Research also shows the degree to which mayors rely on experimentation, partnership, and citizen engagement as central strategies to improve communities
Many US mayors are having to turn their attention to issues like urban infrastructure, housing and climate change that were once under the purview of federal or state governments, a new study finds.
The 2018 American Mayors Survey, which quizzed mayors of 156 cities across the country, reveals that amid worsening relationships with the current administration, public authorities are increasingly looking at ways to harness the power of citizens to develop new and innovative solutions to city challenges.
The survey, carried out by Bloomberg Philanthropies, builds on existing research and highlights the issues and challenges that are top-of-mind for local leaders in the US. It is the first time small cities (30,000-plus residents) have been included in the research alongside larger metropolises.
The survey is part of Michael Bloomberg’s American Cities Initiative, a programme designed to empower city leaders to generate new ideas and advance policy that moves the nation forward. The findings aim to help promote bold leadership in cities, advance critical policies and legislation, and empower citizens to solve urban problems.
“As dysfunction in Washington has grown worse, the responsibilities of local leaders have grown larger – and so has their importance on the national stage,” said Bloomberg. “That’s why we undertook this first-of-its-kind survey of mayors, and it provides a clearer picture of how they see their biggest challenges.”
Key findings of the survey include:
Nearly three in 10 mayors in the Midwest and Northeast reported worsening relationships with this administration, as did two-thirds of large cities and nearly four in 10 medium sized cities;
City halls are rethinking staff roles and ways to harness the power of citizens to develop new solutions – about half of those surveyed have appointed a chief data officer and one-third have installed chief innovation officers. Mayors are also sharing ideas with each other and adopting new ways to engage residents in their work, including soliciting resident feedback and harnessing the power of citizen scientists through data collection;
Cities are thriving but need to address housing and infrastructure concerns – more than 70 per cent of cities reported rapid growth and success attracting new businesses and citizens indicating that cities continue to be areas of growth for the nation. However, affordable housing and infrastructure are among the top concerns for mayors;
Mayors are already taking action on climate change across all regions and political spectrums, however, more opportunity exists to explore other forms of climate mitigation. Nearly two fifths of respondents said that they have significant experience encouraging sustainable modes of transportation like walking, cycling and buses but only one quarter (24 per cent) have significant experience procuring renewable energy and only 15 per cent promote low-carbon new buildings;
Even though mayors believe that disruptive tech is beneficial for the community, it is not a job creator – more than half of mayors (51 per cent) think disruptive tech and the sharing economy, such as Airbnb, Uber, and Lyft, are beneficial to the community.

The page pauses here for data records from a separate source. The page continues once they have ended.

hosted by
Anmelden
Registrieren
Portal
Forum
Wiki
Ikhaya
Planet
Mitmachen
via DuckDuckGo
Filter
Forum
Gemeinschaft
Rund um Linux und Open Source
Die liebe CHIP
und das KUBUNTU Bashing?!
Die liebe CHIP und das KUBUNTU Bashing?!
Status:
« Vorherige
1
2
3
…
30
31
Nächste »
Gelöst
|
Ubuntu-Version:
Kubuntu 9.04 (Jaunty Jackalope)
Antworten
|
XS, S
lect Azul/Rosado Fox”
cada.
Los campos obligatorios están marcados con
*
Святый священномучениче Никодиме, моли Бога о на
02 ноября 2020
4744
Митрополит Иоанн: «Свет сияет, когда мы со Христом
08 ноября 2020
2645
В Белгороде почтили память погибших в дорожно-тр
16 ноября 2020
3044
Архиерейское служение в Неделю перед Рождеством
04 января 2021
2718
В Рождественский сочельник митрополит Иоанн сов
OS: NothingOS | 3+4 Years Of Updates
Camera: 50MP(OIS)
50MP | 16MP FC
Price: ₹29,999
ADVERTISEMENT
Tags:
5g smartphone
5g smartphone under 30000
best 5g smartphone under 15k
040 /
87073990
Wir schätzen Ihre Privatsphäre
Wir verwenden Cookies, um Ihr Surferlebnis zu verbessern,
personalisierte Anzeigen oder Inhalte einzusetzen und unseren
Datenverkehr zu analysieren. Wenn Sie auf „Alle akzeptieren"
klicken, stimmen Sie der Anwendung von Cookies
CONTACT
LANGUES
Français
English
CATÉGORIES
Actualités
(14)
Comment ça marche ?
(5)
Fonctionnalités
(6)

However, few (7 per cent) think the sharing economy is a net job creator. Scepticism is highest in the Midwest and Northeast, where 37 per cent and one quarter, respectively, said the sharing economy was over-rated;
Mayors are pragmatic coalition builders – constructive relationships with city and state legislators are common with more than two-thirds of respondents reporting positive relationships despite the fraught political climate.
Bloomberg Philanthropies works more than 120 countries around the world to ensure better, longer lives for the greatest number of people. The organisation focuses on five key areas for creating lasting change: arts, education, environment, government innovation, and public health.